*** Block opens ***
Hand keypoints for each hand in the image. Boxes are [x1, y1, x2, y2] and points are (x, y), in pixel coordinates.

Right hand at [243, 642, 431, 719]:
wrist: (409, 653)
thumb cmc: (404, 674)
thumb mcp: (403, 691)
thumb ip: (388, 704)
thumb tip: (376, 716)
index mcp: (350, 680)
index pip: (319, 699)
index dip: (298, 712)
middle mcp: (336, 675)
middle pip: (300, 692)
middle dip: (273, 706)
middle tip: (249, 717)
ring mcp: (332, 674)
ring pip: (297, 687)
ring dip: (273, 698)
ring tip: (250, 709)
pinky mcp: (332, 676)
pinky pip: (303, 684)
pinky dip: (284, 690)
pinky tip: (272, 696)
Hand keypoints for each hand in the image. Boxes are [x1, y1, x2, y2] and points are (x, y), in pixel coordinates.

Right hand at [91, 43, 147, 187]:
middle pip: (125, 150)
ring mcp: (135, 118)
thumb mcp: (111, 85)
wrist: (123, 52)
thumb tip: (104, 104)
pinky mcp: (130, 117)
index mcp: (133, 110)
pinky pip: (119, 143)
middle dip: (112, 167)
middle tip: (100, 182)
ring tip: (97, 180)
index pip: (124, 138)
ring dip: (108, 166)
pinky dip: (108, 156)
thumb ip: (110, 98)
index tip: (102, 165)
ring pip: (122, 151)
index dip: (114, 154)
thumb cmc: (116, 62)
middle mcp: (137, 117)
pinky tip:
*** Block closes ***
What to do:
No line should appear in the answer except those from the one containing "pinky pip: (303, 684)" through the last line of the listing, each retyped exactly.

Result:
pinky pip: (303, 684)
pinky dip: (284, 690)
pinky tip: (272, 696)
Hand keypoints for each hand in the image. Boxes are [x1, y1, x2, y2] and points are (x, y), in pixel coordinates.

Right hand at [91, 43, 147, 187]:
middle pip: (125, 150)
ring mcp: (135, 118)
thumb mcp: (111, 85)
wrist: (123, 52)
thumb tip: (104, 104)
pinky mcp: (130, 117)
index mcp: (133, 110)
pinky pip: (119, 143)
middle dip: (112, 167)
middle tip: (100, 182)
ring tip: (97, 180)
index pip: (124, 138)
ring dip: (108, 166)
pinky dip: (108, 156)
thumb ip: (110, 98)
index tip: (102, 165)
ring pip: (122, 151)
index dip: (114, 154)
thumb cmc: (116, 62)
middle mcp: (137, 117)
pinky tip:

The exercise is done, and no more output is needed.